Not only was she afraid of being looked down upon for talking to a boy, she was not even sure if she could have male friends. “I was scared to bring home boys who were my friends from outside school,” she says, “But then I spoke to my parents about it and they said it was alright to have boys as friends.”
It was only after reassurance from her parents, Vineetha says, that she was able to interact with the opposite sex without guilt.
With numerous schools and colleges in India still practicing gender-based segregation, her story is hardly an uncommon one, as numerous students feel similarly handicapped around the opposite sex.
According to Baladevan Rangaraju, education policy expert and director of the India Institute in Delhi, segregation has historical roots from times when educating girls was considered taboo.
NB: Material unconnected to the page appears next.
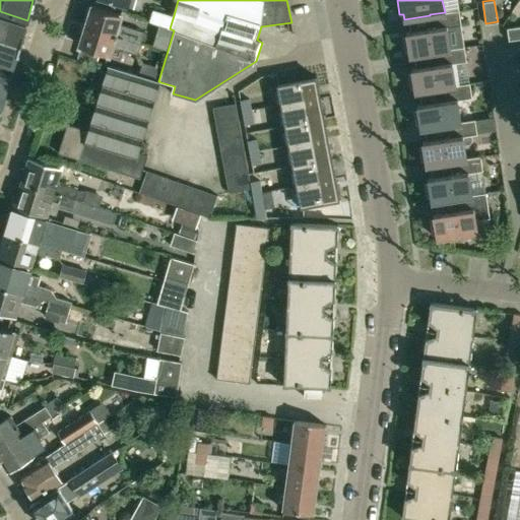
[(86,26),(140,42),(143,31),(118,24),(121,14),(92,6),(86,26)]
When it finally came to be accepted, parents were worried about their daughters interacting with boys. “It was like choosing the lesser of the evils. They needed to have access to education, hence the separation was introduced,” he says.
But now that girls’ education has become more mainstream, why do some educational institutes still practice this segregation?
“From a policy point of view, private schools are catering to the demand because some parents still prefer to send their kids to all-girls or all-boys schools. As for government schools (which still have segregation), I think it’s simply because it’s been there for a very long time and also because in some places, parents are still wary of their children mingling with the opposite sex,” explains Prashant Narang, senior manager of iJustice, a public interest law initiative by the Center for Civil Society.
In such a case, he adds, the policy makers must decide in the favour of providing access to education over enforcing co-education.
However, the General Secretary for the State Platform for Common School Systems, Prince Gajendra Babu, feels that the demand for segregation also has to do with intersections of gender, caste and community.
“[Parents] often want to maintain the purity of their caste, which is why they don’t want their child to interact with boys or girls from other caste, religion or community. It is a way of maintaining social hegemony. It is a feudal concept that continues to persist,” he argues.
Sanjeeban Sarkar, who graduated from St. Joseph’s College in Tiruchipalli in 2014, says that while the rest of the college was co-ed, the English department was boys-only at the time. “The only representation we had of interaction with women was in films, and that was hardly ever accurate. A lot of times, they are just shown as “yes-machines” which is what many of my friends would expect from women,” he says.
The skewed perception works against both sexes.
“I had a deathly fear of boys till I was in class 12,” says Diya (name changed on request), who went to Vidyodaya, an all-girls school in Chennai.
Rangaraju says that such an environment proves to be restrictive and students are not sensitized to the other gender. “If boys and girls are not allowed to mix among themselves, how can they understand each other’s issues? How will they develop a healthy social relationship?” he questions.
While there a lacuna of studies to discern the effect of single-sex schools in the Indian context, foreign studies refute the argument that segregation results in better academic performance. A study undertaken by the American Psychological Association analysed data from 184 researches across students from 21 countries and found only trivial differences in academic results between single-sex and co-ed schools.
Another research carried out in Trinidad and Tobago found similar results and also suggested single-sex schools did not create an environment conducive to breaking gender norms. It was observed that girls from single-sex schools were more likely to conform to gender roles and tended to take “traditionally female subjects.”
Apart from depriving children of developing gender sensitivity, another problem arbitrary segregation creates is that it reduces gender to binaries. “What about say, the transgenders? Between girls’ schools and boys’ schools, where does this child go? There should be equitable access with equitable opportunity in education,” says Gajendra.
Further, many parents fear that their adolescent children will get into romantic relationships and hence, prefer to send them to all-boys or all-girls schools and colleges once they hit puberty. However, Rangaraju maintains that restricting them is futile as it does not control their physiological development.
“By restricting them from sitting next to the opposite sex, you cannot control their hormones. The only thing it restricts is wholesome development,” he says.
Meanwhile, S. Indumati who works at the Resource Center at Azim Premji University, highlights a much scarier effect of forceful segregation. “Due to their stunted interaction with the opposite sex, they may not know how to respond in a situation where they may be bullied or abused too,” she warns.